*** Exercise materials Section Begins ***

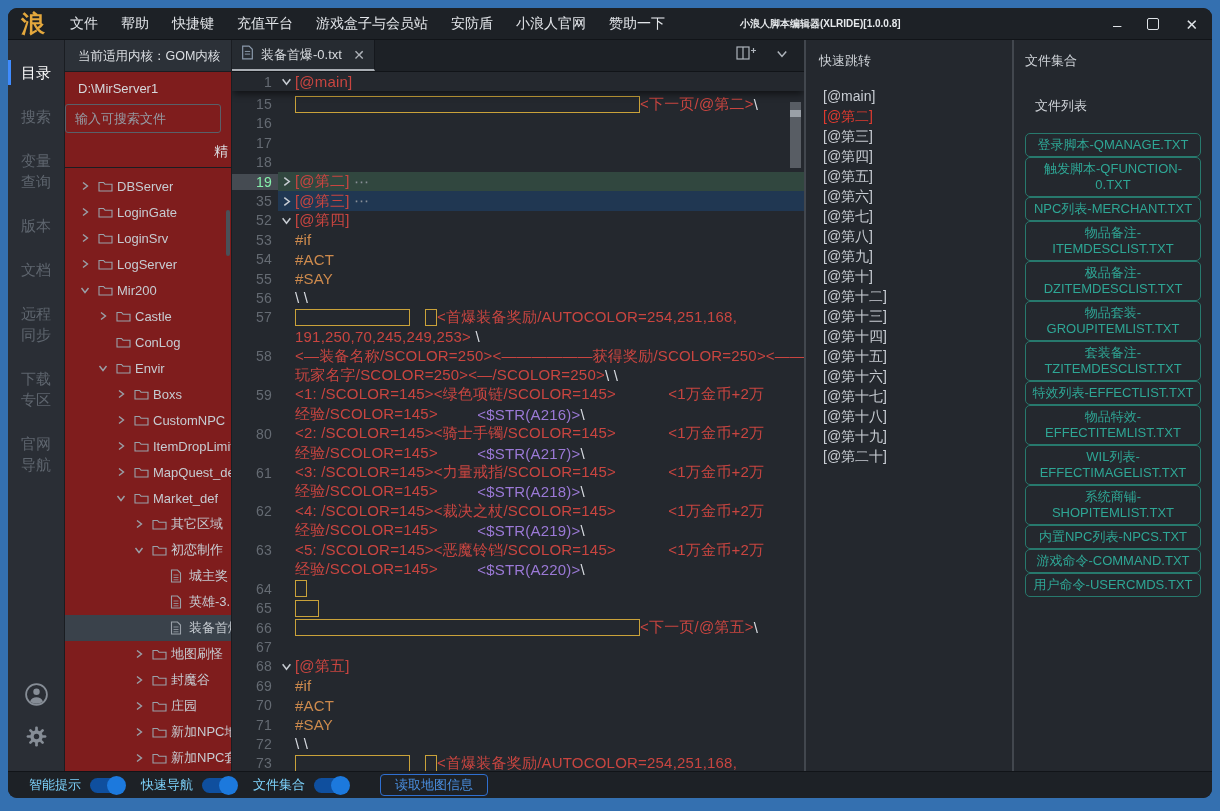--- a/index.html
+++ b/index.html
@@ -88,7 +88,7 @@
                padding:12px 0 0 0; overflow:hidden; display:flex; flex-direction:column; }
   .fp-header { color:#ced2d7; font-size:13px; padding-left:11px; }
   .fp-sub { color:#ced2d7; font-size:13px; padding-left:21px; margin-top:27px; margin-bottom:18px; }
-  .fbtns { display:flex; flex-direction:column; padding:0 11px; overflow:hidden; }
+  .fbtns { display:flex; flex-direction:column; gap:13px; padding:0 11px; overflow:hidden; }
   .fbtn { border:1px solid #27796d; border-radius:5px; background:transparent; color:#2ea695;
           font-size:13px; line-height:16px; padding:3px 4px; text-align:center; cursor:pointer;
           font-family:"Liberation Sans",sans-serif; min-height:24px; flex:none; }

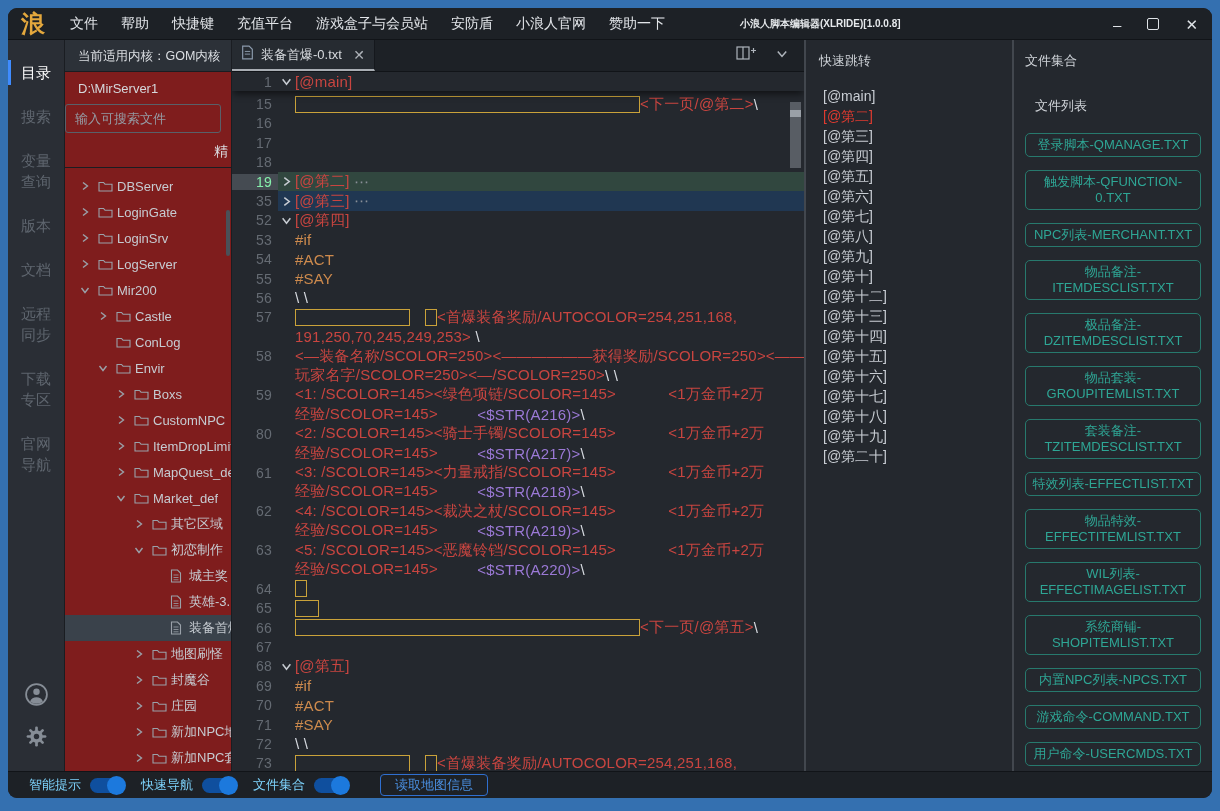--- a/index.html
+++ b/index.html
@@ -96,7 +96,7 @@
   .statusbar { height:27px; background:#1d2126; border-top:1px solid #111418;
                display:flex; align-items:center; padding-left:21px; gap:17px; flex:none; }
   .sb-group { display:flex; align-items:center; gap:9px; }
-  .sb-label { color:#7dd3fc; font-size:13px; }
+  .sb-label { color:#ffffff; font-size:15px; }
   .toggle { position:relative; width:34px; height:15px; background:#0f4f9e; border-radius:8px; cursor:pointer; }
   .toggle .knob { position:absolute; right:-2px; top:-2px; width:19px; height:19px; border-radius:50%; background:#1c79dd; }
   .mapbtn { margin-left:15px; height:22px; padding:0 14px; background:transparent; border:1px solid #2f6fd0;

*** Exercise materials Section Ends ***
*** Exercise materials Section Begins ***

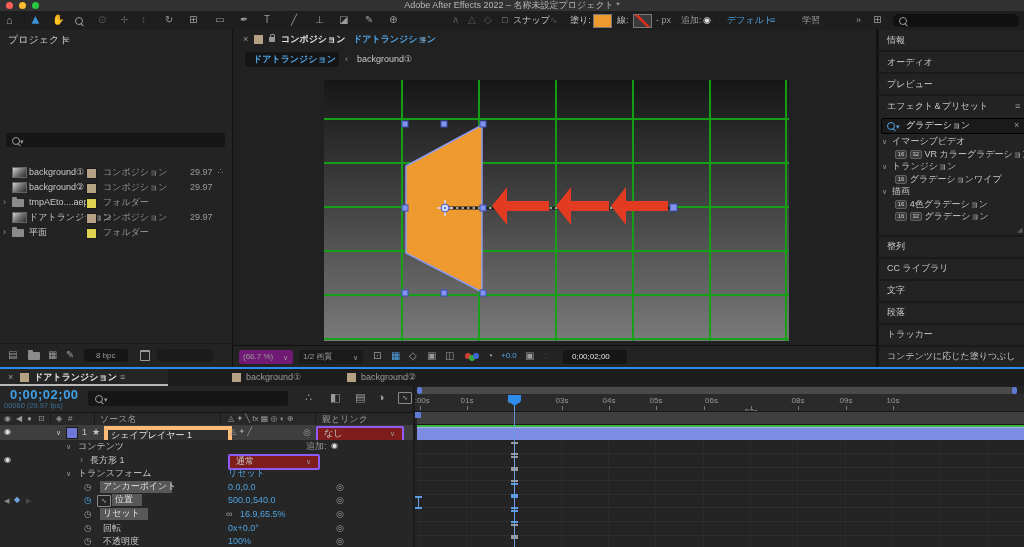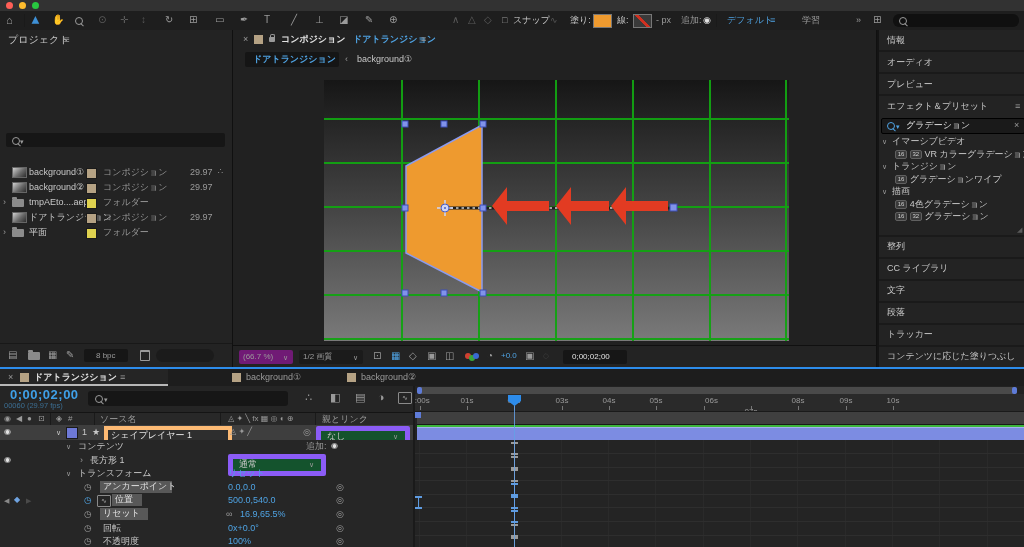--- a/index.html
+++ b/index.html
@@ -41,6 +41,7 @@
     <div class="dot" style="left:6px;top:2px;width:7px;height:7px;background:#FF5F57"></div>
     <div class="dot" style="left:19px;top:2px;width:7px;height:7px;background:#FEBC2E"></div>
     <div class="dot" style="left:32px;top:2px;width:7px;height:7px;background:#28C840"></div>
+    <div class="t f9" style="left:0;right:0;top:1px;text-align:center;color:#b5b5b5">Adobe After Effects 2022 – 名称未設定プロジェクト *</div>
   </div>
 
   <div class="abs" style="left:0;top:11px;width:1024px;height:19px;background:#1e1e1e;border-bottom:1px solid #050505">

*** Exercise materials Section Ends ***

▶ Your instructions: Out of the records above, please copy exactly the lines from the line with "color:#ced2d7; font-size:13px; padding-left:11px;" up to and including the line with "border-top:1px solid #111418;", minus the pictures.

▶ Solution:
   .fp-header { color:#ced2d7; font-size:13px; padding-left:11px; }
   .fp-sub { color:#ced2d7; font-size:13px; padding-left:21px; margin-top:27px; margin-bottom:18px; }
-  .fbtns { display:flex; flex-direction:column; padding:0 11px; overflow:hidden; }
+  .fbtns { display:flex; flex-direction:column; gap:13px; padding:0 11px; overflow:hidden; }
   .fbtn { border:1px solid #27796d; border-radius:5px; background:transparent; color:#2ea695;
           font-size:13px; line-height:16px; padding:3px 4px; text-align:center; cursor:pointer;
           font-family:"Liberation Sans",sans-serif; min-height:24px; flex:none; }

--- a/index.html
+++ b/index.html
@@ -96,7 +96,7 @@
   .statusbar { height:27px; background:#1d2126; border-top:1px solid #111418;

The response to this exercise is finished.